CRAFT lets you control how supervised (SFT) and contrastive datasets are balanced:

- `craft_length_strategy="oversample"` – loop the shorter loader (default).
- `"cap"` – stop when either loader exhausts, keeping epochs perfectly aligned.
- `"auto_beta"` – cap like above **and** recompute `craft_beta` from observed batch counts.
- `"error"` – raise if lengths diverge, useful for deterministic experiments.

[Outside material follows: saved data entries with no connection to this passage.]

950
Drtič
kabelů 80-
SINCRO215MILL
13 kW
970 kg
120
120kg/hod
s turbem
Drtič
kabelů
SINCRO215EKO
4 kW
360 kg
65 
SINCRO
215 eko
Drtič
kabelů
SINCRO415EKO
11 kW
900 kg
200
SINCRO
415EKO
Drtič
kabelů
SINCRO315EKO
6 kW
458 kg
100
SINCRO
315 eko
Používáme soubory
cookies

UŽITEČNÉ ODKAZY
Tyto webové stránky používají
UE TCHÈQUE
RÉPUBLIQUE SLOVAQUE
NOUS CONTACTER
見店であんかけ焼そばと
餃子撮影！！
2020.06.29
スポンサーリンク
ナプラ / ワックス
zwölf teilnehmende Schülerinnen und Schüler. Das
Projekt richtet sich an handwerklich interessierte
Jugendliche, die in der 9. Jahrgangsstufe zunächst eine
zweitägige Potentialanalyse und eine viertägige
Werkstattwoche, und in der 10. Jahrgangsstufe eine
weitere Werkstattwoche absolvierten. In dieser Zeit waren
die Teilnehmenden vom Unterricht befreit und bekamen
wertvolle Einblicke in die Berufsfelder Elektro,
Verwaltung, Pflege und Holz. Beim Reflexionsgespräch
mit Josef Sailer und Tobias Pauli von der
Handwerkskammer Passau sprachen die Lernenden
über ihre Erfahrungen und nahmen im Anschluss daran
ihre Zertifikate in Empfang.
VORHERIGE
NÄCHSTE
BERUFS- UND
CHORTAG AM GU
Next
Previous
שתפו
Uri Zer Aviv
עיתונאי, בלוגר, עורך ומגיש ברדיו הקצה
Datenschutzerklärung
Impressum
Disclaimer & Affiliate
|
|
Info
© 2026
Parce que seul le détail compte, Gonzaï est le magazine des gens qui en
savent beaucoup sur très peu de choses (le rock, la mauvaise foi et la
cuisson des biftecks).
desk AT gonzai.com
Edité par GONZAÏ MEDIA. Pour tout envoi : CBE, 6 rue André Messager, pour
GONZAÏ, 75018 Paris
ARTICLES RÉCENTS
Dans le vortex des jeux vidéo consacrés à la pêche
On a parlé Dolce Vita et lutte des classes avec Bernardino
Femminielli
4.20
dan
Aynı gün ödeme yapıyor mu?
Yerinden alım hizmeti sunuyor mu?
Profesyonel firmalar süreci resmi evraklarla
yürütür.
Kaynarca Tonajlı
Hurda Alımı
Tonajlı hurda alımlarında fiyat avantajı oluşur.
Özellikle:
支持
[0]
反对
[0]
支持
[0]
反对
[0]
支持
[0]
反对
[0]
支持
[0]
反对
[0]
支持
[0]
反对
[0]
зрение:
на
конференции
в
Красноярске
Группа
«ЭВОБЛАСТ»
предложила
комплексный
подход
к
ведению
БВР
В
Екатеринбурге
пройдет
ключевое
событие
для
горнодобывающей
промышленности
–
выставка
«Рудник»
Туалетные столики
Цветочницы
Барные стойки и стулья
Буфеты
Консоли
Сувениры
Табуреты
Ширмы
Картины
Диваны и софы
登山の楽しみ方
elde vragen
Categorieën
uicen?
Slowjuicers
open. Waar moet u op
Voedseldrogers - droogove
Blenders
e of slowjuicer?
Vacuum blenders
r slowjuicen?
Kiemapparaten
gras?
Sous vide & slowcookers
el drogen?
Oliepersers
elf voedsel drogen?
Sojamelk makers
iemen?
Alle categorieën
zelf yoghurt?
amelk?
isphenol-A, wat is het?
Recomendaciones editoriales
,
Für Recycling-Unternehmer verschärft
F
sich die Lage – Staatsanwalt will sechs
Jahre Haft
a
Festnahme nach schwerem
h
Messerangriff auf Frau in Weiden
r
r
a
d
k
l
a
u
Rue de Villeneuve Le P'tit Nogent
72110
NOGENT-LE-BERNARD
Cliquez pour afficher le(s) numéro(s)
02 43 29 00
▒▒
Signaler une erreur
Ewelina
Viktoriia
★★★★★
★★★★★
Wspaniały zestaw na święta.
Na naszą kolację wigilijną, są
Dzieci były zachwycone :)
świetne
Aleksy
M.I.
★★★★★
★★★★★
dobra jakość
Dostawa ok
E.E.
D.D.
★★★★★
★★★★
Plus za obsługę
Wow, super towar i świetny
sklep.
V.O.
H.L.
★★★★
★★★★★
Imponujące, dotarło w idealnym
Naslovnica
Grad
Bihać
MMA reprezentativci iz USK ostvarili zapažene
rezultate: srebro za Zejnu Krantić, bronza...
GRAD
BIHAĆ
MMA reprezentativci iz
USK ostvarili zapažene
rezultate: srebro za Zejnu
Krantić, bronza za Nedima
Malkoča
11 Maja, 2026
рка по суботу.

Combine this with `craft_contrastive_batch_size` to decouple batch sizes:

```python
config = CRAFTSFTConfig(
output_dir="./outputs",
per_device_train_batch_size=2,
craft_contrastive_batch_size=4,
craft_beta=0.5,
craft_beta_mode="auto",
craft_length_strategy="auto_beta",
)
```

These knobs are honoured by all `CRAFT*Trainer` classes and the `CRAFTMixedDataLoader`.

## Notebooks

Six notebooks under `packages/craft/notebooks` cover end-to-end workflows:

1. **01-craft-basic-sft** – minimal CRAFTSFTTrainer run with paired datasets.
2. **02-craft-best-practices** – conversation packing, assistant masking, LoRA.
3. **03a-craft-loss-transformers-trainer** – integrate `InfoNCELoss` with vanilla
`transformers.Trainer`.
4. **03b-craft-trl-sft** – TRL SFTTrainer wrapper with CRAFT metrics.
5. **03c-craft-trl-orpo** – ORPO preference optimisation with contrastive batches.
6. **04-craft-qlora-translation-eval** – QLoRA fine-tune of `unsloth/gemma-3-270M-it`
on Flores translations, with before/after BLEU, loss curves, and metric plots.

## Testing

CRAFT ships with a pytest suite covering losses, metrics, data utilities, and trainer mixins.

```bash
uv pip install -e '.[test]'
uv run python -m pytest -q
```

## Contributing

1. Add or update tests for new functionality.
2. Run the lint/test suite before submitting patches.
3. Update notebooks and documentation to reflect API changes.